BEGIN Text provided
Briefing Notes: 5 Questions about Big Data for Attorneys and E-Discovery Professionals
I recently provide a briefing to a group of e-discovery professionals about Big Data and why it matters to them, and I thought there might be some value in sharing my notes.
1. What is Big Data?
-
Gartner: Big data is high-volume, high-velocity and high-variety information assets that demand cost-effective, innovative forms of information processing for enhanced insight and decision-making.
-
McKinsey: ‘Big data’ refers to datasets whose size is beyond the ability of typical database software tools to capture, store, manage, and analyze. This definition is intentionally subjective . . .
-
It is subjective, but has definable elements
-
The data itself: large, unstructured information
-
The infrastructure: “Internet scale” in the enterprise
-
The analysis: Asking questions using very large data sets
-
2. Why Does Big Data Matter to E-Discovery Professionals?
END Text provided
**To be done:**
1 - Update the Big Data briefing notes by putting "data sets" in place of "datasets", and give everything from "Briefing Notes: 5" down to "subjective . . .".
2 - In the Big Data briefing notes, recast the paragraph beginning "Gartner: Big data is" as a short bulleted list that keeps its main facts.
3 - Carry the Big Data briefing notes forward from the point where they stop.
BEGIN Given records
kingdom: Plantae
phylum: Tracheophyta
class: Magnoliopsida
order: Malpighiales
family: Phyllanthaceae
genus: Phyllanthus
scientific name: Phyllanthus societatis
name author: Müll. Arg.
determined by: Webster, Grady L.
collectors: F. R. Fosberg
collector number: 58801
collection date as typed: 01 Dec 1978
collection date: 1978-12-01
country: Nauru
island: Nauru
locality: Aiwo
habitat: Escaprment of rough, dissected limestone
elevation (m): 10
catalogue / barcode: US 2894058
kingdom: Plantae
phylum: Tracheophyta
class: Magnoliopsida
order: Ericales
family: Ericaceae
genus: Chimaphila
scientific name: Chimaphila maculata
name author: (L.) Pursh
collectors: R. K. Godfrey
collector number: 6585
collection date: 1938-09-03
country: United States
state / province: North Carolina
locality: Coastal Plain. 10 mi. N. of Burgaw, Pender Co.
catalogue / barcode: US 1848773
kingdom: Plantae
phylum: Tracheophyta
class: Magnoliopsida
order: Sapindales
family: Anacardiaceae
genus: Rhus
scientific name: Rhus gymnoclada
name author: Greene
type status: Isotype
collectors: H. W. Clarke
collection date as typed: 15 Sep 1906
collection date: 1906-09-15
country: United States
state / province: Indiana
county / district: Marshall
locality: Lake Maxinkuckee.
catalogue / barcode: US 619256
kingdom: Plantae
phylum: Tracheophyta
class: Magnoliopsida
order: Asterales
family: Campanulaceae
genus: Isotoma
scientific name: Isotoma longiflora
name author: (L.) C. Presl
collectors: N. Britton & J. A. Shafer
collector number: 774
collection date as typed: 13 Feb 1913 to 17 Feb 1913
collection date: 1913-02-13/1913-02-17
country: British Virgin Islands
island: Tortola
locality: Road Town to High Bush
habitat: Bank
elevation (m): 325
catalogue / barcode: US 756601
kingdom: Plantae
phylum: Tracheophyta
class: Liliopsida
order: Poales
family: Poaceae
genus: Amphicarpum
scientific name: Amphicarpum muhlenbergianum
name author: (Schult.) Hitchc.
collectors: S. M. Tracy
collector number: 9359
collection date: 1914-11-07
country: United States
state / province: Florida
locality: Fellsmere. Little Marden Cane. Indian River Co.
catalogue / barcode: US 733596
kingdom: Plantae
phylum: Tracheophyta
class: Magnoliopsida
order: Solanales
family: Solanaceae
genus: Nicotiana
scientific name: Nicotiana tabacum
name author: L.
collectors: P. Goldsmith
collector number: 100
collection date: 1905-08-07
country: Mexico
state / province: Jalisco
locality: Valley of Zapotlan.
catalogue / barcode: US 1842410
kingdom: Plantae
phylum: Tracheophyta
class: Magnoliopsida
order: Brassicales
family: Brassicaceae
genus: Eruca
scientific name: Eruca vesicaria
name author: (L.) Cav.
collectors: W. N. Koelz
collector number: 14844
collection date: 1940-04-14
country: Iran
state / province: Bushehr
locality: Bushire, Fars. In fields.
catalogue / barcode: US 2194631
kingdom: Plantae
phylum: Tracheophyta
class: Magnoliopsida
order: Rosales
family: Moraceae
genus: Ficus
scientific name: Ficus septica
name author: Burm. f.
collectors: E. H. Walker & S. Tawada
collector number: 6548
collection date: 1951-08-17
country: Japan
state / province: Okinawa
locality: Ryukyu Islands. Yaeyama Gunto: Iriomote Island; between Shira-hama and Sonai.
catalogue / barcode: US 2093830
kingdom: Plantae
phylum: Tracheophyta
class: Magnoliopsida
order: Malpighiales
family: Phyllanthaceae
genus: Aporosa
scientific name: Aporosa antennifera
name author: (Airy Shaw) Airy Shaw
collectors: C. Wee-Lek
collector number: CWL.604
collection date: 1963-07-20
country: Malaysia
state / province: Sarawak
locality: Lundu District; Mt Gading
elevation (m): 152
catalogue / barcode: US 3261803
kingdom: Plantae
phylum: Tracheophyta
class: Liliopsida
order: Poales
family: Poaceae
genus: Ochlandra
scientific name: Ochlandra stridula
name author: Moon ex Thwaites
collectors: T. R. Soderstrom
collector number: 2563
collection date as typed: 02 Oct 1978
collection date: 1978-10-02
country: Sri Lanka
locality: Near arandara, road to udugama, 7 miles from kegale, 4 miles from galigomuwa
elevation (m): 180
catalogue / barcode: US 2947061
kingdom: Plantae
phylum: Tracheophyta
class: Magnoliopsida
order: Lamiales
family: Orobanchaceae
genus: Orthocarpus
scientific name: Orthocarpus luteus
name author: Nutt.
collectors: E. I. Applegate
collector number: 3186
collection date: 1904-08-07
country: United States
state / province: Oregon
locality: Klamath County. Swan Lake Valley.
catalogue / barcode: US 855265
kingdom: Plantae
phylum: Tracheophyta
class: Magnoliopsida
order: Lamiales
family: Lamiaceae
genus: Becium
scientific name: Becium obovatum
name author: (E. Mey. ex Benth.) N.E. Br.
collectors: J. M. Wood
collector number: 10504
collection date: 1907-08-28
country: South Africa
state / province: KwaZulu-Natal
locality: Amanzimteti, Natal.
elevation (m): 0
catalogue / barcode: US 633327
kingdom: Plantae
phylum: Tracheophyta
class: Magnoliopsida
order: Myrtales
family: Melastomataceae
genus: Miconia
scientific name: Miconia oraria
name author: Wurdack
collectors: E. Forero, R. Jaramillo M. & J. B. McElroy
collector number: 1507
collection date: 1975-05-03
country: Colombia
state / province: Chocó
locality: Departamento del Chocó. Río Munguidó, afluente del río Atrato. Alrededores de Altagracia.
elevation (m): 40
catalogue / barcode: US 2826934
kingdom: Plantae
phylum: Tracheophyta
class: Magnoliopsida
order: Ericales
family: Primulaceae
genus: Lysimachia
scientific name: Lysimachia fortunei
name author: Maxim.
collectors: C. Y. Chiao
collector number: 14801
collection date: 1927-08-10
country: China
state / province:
END Given records
**Answers by task:**
1 -
Briefing Notes: 5 Questions about Big Data for Attorneys and E-Discovery Professionals
I recently provide a briefing to a group of e-discovery professionals about Big Data and why it matters to them, and I thought there might be some value in sharing my notes.
1. What is Big Data?
-
Gartner: Big data is high-volume, high-velocity and high-variety information assets that demand cost-effective, innovative forms of information processing for enhanced insight and decision-making.
-
McKinsey: ‘Big data’ refers to data sets whose size is beyond the ability of typical database software tools to capture, store, manage, and analyze. This definition is intentionally subjective . . .

2 -
Gartner's definition of big data:
- Information assets that are high-volume, high-velocity and high-variety
- They demand cost-effective, innovative forms of information processing
- The processing serves enhanced insight and decision-making

3 -
-
Data scientists and technologists do not understand the risk side of information
-
You need to be at the table to educate them on:
-
The legal and business value of deleting information
-
The privacy requirements and implications
-
E-Discovery implications of too much data
-
-
The technologies of Big Data may process and manipulate information in a way that affects their accessibility and evidentiary value – you need to be aware of this and guide your clients appropriately
3. Does Big Data offer value to the legal community?
-
Performing sophisticated analysis on large pools of data is not exclusive to any particular industry – there is no reason it could not be applied to the legal community (and already is being used in some limited ways)
-
Relatively speaking, most law firms do not generate massive amounts of data in their day-to-day operations
-
In e-discovery, the technology innovations of Big Data could be helpful in very large cases to help with storage and processing tasks
4. What are some examples of Big Data in action?
-
President Obama’s data-driven election campaign.
-
An online travel company showing more expensive travel options to those who used higher-prices Macintosh computers to access their website.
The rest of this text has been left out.